Shower. You’re probably not aware of it, but your hair stinks of smoke, sambuca, and bad decisions. Wipe off last night’s makeup, and, if you need to, sit down and have a little cry.


If you look peaky enough, someone may give up their seat for you on the tube. Fan yourself and rub your temples if the bloke next to you needs extra encouragement. Sit down, go through your phone’s photos, and try and piece together exactly what happened last night. Don’t check your bank statement just yet – crying on the tube makes people nervous.


Stop by Pret for a juice, and something as greasy as your conscience can bear. This is crucial.


At least one colleague will say “Looks like someone had a good night last night!” Ignore them, and plot ways accidentally break their favourite mug and make it look like an accident.


Go to the kitchen to “make a cup of tea”. Don’t return into you’ve drank 2 pints of water and taken some painkillers. Tell colleagues that the kettle was playing up again.

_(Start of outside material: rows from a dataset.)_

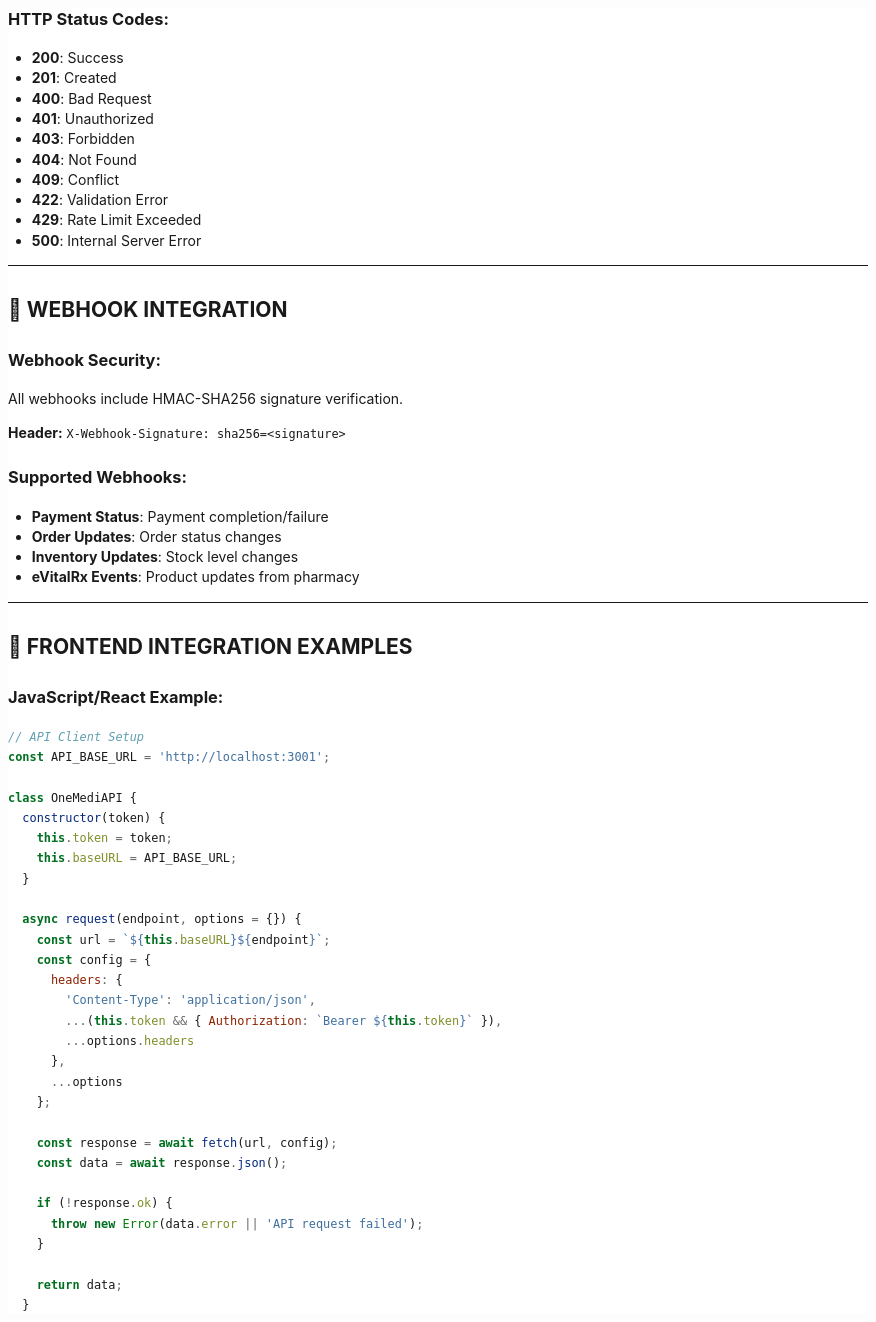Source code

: ### **HTTP Status Codes:**
- **200**: Success
- **201**: Created
- **400**: Bad Request
- **401**: Unauthorized
- **403**: Forbidden
- **404**: Not Found
- **409**: Conflict
- **422**: Validation Error
- **429**: Rate Limit Exceeded
- **500**: Internal Server Error

---

## 🔗 **WEBHOOK INTEGRATION**

### **Webhook Security:**
All webhooks include HMAC-SHA256 signature verification.

**Header:** `X-Webhook-Signature: sha256=<signature>`

### **Supported Webhooks:**
- **Payment Status**: Payment completion/failure
- **Order Updates**: Order status changes
- **Inventory Updates**: Stock level changes
- **eVitalRx Events**: Product updates from pharmacy

---

## 📱 **FRONTEND INTEGRATION EXAMPLES**

### **JavaScript/React Example:**
```javascript
// API Client Setup
const API_BASE_URL = 'http://localhost:3001';

class OneMediAPI {
  constructor(token) {
    this.token = token;
    this.baseURL = API_BASE_URL;
  }

  async request(endpoint, options = {}) {
    const url = `${this.baseURL}${endpoint}`;
    const config = {
      headers: {
        'Content-Type': 'application/json',
        ...(this.token && { Authorization: `Bearer ${this.token}` }),
        ...options.headers
      },
      ...options
    };

    const response = await fetch(url, config);
    const data = await response.json();

    if (!response.ok) {
      throw new Error(data.error || 'API request failed');
    }

    return data;
  }
```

Open a spreadsheet – this will be your cover-up for the rest of the day. Frown slightly, select a few cells, tut, mutter “this will take a while”, and put your headphones in. Colleagues will understand that you’re deep in thought and should not be disturbed.


Take your headphones out, stretch out your fingers, and announce great pride in your morning work. Suggest to your team that perhaps you should all go out for lunch. Pretend that you didn’t hear suggestions of the “new juice bar down the road” and loudly volunteer yourself to book a table for everyone at Nandos. 


Take advantage of the post lunch lull to have a browse on ASOS. Do not buy anything until you have checked your bank statement. Only check your bank statement when you’re certain that you won’t vomit.


This is when you’ll be crashing. Strong black coffee will help: whenever you see a co-worker reach for their mug, swoop in and offer to make it for them. You’ll be in everyone’s good books, you can hide in the kitchen from responsibilities, and you’ll be able to fuel yourself with caffeine. Triple win.


Reward yourself for getting through the day by picking up Dairy Milk on the way home. Chain yourself to the sofa, eat entire bar, and add “no tequila on Tuesdays” to your growing list of New Year resolutions.